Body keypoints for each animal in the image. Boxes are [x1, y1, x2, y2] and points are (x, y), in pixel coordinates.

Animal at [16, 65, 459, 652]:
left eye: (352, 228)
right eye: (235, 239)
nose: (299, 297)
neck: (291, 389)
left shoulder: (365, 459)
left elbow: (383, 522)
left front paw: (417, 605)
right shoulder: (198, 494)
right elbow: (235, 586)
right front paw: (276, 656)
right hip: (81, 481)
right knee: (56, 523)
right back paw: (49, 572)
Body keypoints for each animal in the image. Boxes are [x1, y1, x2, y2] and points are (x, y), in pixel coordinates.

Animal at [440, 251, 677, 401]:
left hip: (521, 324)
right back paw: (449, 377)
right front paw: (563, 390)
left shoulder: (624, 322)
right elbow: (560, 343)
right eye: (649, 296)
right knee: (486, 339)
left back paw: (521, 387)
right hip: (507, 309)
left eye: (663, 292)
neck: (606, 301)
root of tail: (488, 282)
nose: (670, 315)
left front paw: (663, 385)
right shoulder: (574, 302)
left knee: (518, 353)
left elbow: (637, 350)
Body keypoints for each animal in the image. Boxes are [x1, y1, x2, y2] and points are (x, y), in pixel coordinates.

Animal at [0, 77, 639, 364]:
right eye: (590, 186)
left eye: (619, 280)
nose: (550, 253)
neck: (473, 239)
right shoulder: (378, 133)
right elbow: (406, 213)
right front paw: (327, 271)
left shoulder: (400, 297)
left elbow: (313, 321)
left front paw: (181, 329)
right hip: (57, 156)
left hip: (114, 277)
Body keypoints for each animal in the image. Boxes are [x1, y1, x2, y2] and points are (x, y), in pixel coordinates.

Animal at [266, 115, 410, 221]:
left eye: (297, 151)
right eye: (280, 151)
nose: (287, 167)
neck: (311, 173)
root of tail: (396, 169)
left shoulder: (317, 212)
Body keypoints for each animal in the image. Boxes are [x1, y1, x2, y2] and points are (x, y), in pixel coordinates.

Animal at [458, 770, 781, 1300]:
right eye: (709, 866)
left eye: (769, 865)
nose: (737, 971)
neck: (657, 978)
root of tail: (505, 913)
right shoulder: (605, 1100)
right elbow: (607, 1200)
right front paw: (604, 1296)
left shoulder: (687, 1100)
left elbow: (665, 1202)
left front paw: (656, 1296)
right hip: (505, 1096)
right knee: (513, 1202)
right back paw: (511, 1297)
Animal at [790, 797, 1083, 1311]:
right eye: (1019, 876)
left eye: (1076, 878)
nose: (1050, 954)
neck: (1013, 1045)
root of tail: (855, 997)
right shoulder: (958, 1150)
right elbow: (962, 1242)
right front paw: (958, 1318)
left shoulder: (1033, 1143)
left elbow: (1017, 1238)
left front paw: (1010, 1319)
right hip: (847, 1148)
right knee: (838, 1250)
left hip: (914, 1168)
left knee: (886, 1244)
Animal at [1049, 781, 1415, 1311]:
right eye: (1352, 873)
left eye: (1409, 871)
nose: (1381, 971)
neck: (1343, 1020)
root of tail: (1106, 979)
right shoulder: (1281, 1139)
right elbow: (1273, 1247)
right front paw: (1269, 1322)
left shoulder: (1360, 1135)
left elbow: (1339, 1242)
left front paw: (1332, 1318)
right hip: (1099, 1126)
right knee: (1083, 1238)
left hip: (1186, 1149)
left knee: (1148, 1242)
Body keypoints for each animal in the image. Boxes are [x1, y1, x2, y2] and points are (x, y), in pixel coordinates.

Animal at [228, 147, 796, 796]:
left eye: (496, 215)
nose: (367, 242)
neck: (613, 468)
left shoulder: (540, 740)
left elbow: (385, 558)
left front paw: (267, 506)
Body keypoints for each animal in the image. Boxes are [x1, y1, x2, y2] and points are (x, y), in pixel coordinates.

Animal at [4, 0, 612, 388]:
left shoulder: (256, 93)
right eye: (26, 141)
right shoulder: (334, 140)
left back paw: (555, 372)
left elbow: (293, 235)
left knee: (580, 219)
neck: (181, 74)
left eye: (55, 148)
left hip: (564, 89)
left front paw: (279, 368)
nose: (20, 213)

- ACTIVITY: Retype the entries one by one, exactly.

- YOUR SOLUTION:
Body keypoints for each animal in the image. Boxes are [x1, y1, x2, y2] and points are (x, y), in pixel coordinates.

Animal at [16, 65, 459, 652]:
left eye: (352, 228)
right eye: (235, 239)
nose: (299, 297)
neck: (291, 389)
left shoulder: (365, 459)
left elbow: (383, 522)
left front paw: (417, 605)
right shoulder: (198, 494)
right elbow: (235, 586)
right front paw: (276, 656)
right hip: (81, 481)
right knee: (56, 523)
right back paw: (49, 572)
Body keypoints for each animal in the image. Boxes are [x1, y1, x2, y2] and points are (x, y), in pixel coordinates.

Animal at [440, 251, 677, 401]:
left hip: (521, 324)
right back paw: (449, 377)
right front paw: (563, 390)
left shoulder: (624, 322)
right elbow: (560, 343)
right eye: (649, 296)
right knee: (486, 339)
left back paw: (521, 387)
right hip: (507, 309)
left eye: (663, 292)
neck: (606, 301)
root of tail: (488, 282)
nose: (670, 315)
left front paw: (663, 385)
right shoulder: (574, 302)
left knee: (518, 353)
left elbow: (637, 350)
Body keypoints for each animal in the image. Boxes are [x1, y1, x2, y2] and points are (x, y), in pixel coordinates.

Animal at [0, 77, 639, 364]:
right eye: (590, 186)
left eye: (619, 280)
nose: (550, 253)
neck: (473, 239)
right shoulder: (378, 133)
right elbow: (406, 213)
right front paw: (327, 271)
left shoulder: (400, 297)
left elbow: (313, 321)
left front paw: (181, 329)
right hip: (57, 156)
left hip: (114, 277)
Body keypoints for each animal in the image. Boxes are [x1, y1, x2, y2] and points are (x, y), in pixel coordinates.

Animal at [266, 115, 410, 221]:
left eye: (297, 151)
right eye: (280, 151)
nose: (287, 167)
neck: (311, 173)
root of tail: (396, 169)
left shoulder: (317, 212)
Body keypoints for each animal in the image. Boxes are [x1, y1, x2, y2] and points are (x, y), in pixel coordinates.

Animal at [458, 770, 781, 1300]:
right eye: (709, 866)
left eye: (769, 865)
nose: (737, 971)
neck: (657, 978)
root of tail: (505, 913)
right shoulder: (605, 1100)
right elbow: (607, 1200)
right front paw: (604, 1296)
left shoulder: (687, 1100)
left elbow: (665, 1202)
left front paw: (656, 1296)
right hip: (505, 1096)
right knee: (513, 1202)
right back paw: (511, 1297)
Animal at [790, 797, 1083, 1311]:
right eye: (1019, 876)
left eye: (1076, 878)
nose: (1050, 954)
neck: (1013, 1045)
root of tail: (855, 997)
right shoulder: (958, 1150)
right elbow: (962, 1242)
right front paw: (958, 1318)
left shoulder: (1033, 1143)
left elbow: (1017, 1238)
left front paw: (1010, 1319)
right hip: (847, 1148)
right knee: (838, 1250)
left hip: (914, 1168)
left knee: (886, 1244)
Animal at [1049, 781, 1415, 1311]:
right eye: (1352, 873)
left eye: (1409, 871)
nose: (1381, 971)
neck: (1343, 1020)
root of tail: (1106, 979)
right shoulder: (1281, 1139)
right elbow: (1273, 1247)
right front paw: (1269, 1322)
left shoulder: (1360, 1135)
left elbow: (1339, 1242)
left front paw: (1332, 1318)
right hip: (1099, 1126)
right knee: (1083, 1238)
left hip: (1186, 1149)
left knee: (1148, 1242)
Body keypoints for each animal in the image. Boxes are [x1, y1, x2, y2] and points are (x, y), in pixel coordinates.

Animal at [228, 147, 796, 796]:
left eye: (496, 215)
nose: (367, 242)
neck: (613, 468)
left shoulder: (540, 740)
left elbow: (385, 558)
left front paw: (267, 506)
Body keypoints for each animal in the image. Boxes are [x1, y1, x2, y2] and points are (x, y), in pixel coordinates.

Animal at [4, 0, 612, 388]:
left shoulder: (256, 93)
right eye: (26, 141)
right shoulder: (334, 140)
left back paw: (555, 372)
left elbow: (293, 235)
left knee: (580, 219)
neck: (181, 74)
left eye: (55, 148)
left hip: (564, 89)
left front paw: (279, 368)
nose: (20, 213)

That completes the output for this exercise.